_DIRECTIONS_. Pick out every line in the material that contains the string "anocean", and copy each of those lines.

Collected data
===

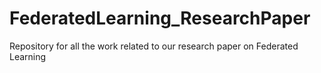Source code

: # FederatedLearning_ResearchPaper
Repository for all the work related to our research paper on Federated Learning
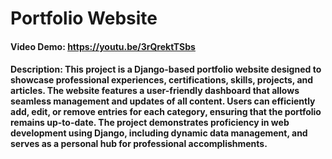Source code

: # Portfolio Website
#### Video Demo:  https://youtu.be/3rQrektTSbs
#### Description: This project is a Django-based portfolio website designed to showcase professional experiences, certifications, skills, projects, and articles. The website features a user-friendly dashboard that allows seamless management and updates of all content. Users can efficiently add, edit, or remove entries for each category, ensuring that the portfolio remains up-to-date. The project demonstrates proficiency in web development using Django, including dynamic data management, and serves as a personal hub for professional accomplishments.

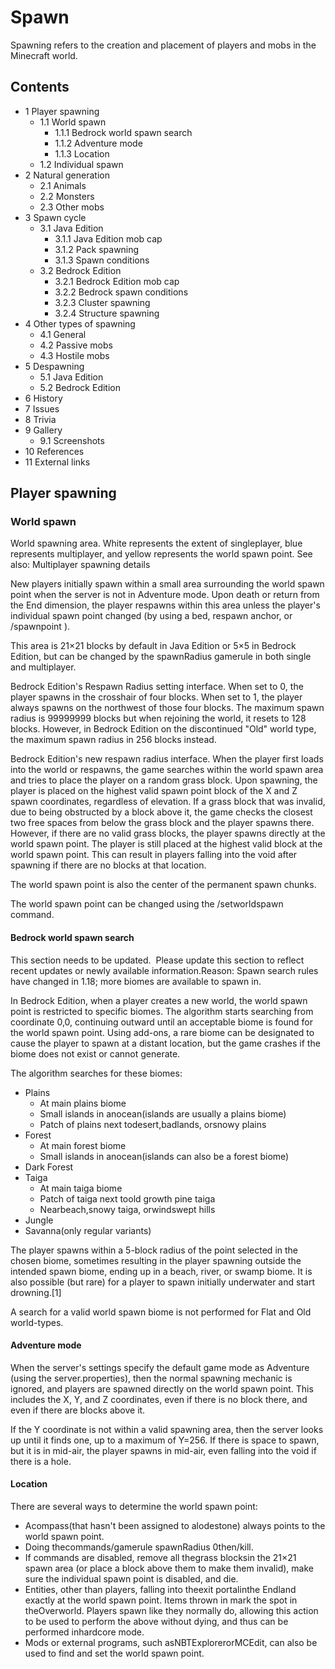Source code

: # Spawn
Spawning refers to the creation and placement of players and mobs in the Minecraft world.

## Contents
- 1 Player spawning
	- 1.1 World spawn
		- 1.1.1 Bedrock world spawn search
		- 1.1.2 Adventure mode
		- 1.1.3 Location
	- 1.2 Individual spawn
- 2 Natural generation
	- 2.1 Animals
	- 2.2 Monsters
	- 2.3 Other mobs
- 3 Spawn cycle
	- 3.1 Java Edition
		- 3.1.1 Java Edition mob cap
		- 3.1.2 Pack spawning
		- 3.1.3 Spawn conditions
	- 3.2 Bedrock Edition
		- 3.2.1 Bedrock Edition mob cap
		- 3.2.2 Bedrock spawn conditions
		- 3.2.3 Cluster spawning
		- 3.2.4 Structure spawning
- 4 Other types of spawning
	- 4.1 General
	- 4.2 Passive mobs
	- 4.3 Hostile mobs
- 5 Despawning
	- 5.1 Java Edition
	- 5.2 Bedrock Edition
- 6 History
- 7 Issues
- 8 Trivia
- 9 Gallery
	- 9.1 Screenshots
- 10 References
- 11 External links

## Player spawning
### World spawn
World spawning area. White represents the extent of singleplayer, blue represents multiplayer, and yellow represents the world spawn point.
See also: Multiplayer spawning details

New players initially spawn within a small area surrounding the world spawn point when the server is not in Adventure mode. Upon death or return from the End dimension, the player respawns within this area unless the player's individual spawn point changed (by using a bed, respawn anchor, or /spawnpoint ).

This area is 21×21 blocks by default in Java Edition or 5×5 in Bedrock Edition, but can be changed by the spawnRadius gamerule in both single and multiplayer.

Bedrock Edition's Respawn Radius setting interface.
When set to 0, the player spawns in the crosshair of four blocks. When set to 1, the player always spawns on the northwest of those four blocks. The maximum spawn radius is 99999999 blocks but when rejoining the world, it resets to 128 blocks. However, in Bedrock Edition on the discontinued "Old" world type, the maximum spawn radius in 256 blocks instead.

Bedrock Edition's new respawn radius interface.
When the player first loads into the world or respawns, the game searches within the world spawn area and tries to place the player on a random grass block. Upon spawning, the player is placed on the highest valid spawn point block of the X and Z spawn coordinates, regardless of elevation. If a grass block that was invalid, due to being obstructed by a block above it, the game checks the closest two free spaces from below the grass block and the player spawns there. However, if there are no valid grass blocks, the player spawns directly at the world spawn point. The player is still placed at the highest valid block at the world spawn point. This can result in players falling into the void after spawning if there are no blocks at that location.

The world spawn point is also the center of the permanent spawn chunks.

The world spawn point can be changed using the /setworldspawn command.

#### Bedrock world spawn search

  

This section needs to be updated. 
Please update this section to reflect recent updates or newly available information.Reason: Spawn search rules have changed in 1.18; more biomes are available to spawn in.


In Bedrock Edition, when a player creates a new world, the world spawn point is restricted to specific biomes. The algorithm starts searching from coordinate 0,0, continuing outward until an acceptable biome is found for the world spawn point. Using add-ons, a rare biome can be designated to cause the player to spawn at a distant location, but the game crashes if the biome does not exist or cannot generate.

The algorithm searches for these biomes:

- Plains
	- At main plains biome
	- Small islands in anocean(islands are usually a plains biome)
	- Patch of plains next todesert,badlands, orsnowy plains
- Forest
	- At main forest biome
	- Small islands in anocean(islands can also be a forest biome)
- Dark Forest
- Taiga
	- At main taiga biome
	- Patch of taiga next toold growth pine taiga
	- Nearbeach,snowy taiga, orwindswept hills
- Jungle
- Savanna(only regular variants)

The player spawns within a 5-block radius of the point selected in the chosen biome, sometimes resulting in the player spawning outside the intended spawn biome, ending up in a beach, river, or swamp biome. It is also possible (but rare) for a player to spawn initially underwater and start drowning.[1]

A search for a valid world spawn biome is not performed for Flat and Old world-types.

#### Adventure mode
When the server's settings specify the default game mode as Adventure (using the server.properties), then the normal spawning mechanic is ignored, and players are spawned directly on the world spawn point. This includes the X, Y, and Z coordinates, even if there is no block there, and even if there are blocks above it.

If the Y coordinate is not within a valid spawning area, then the server looks up until it finds one, up to a maximum of Y=256. If there is space to spawn, but it is in mid-air, the player spawns in mid-air, even falling into the void if there is a hole.

#### Location
There are several ways to determine the world spawn point:

- Acompass(that hasn't been assigned to alodestone) always points to the world spawn point.
- Doing thecommands/gamerule spawnRadius 0then/kill.
- If commands are disabled, remove all thegrass blocksin the 21×21 spawn area (or place a block above them to make them invalid), make sure the individual spawn point is disabled, and die.
- Entities, other than players, falling into theexit portalinthe Endland exactly at the world spawn point. Items thrown in mark the spot in theOverworld. Players spawn like they normally do, allowing this action to be used to perform the above without dying, and thus can be performed inhardcore mode.
- Mods or external programs, such asNBTExplorerorMCEdit, can also be used to find and set the world spawn point.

===

_TASK OUTPUT_.
	- Small islands in anocean(islands are usually a plains biome)
	- Small islands in anocean(islands can also be a forest biome)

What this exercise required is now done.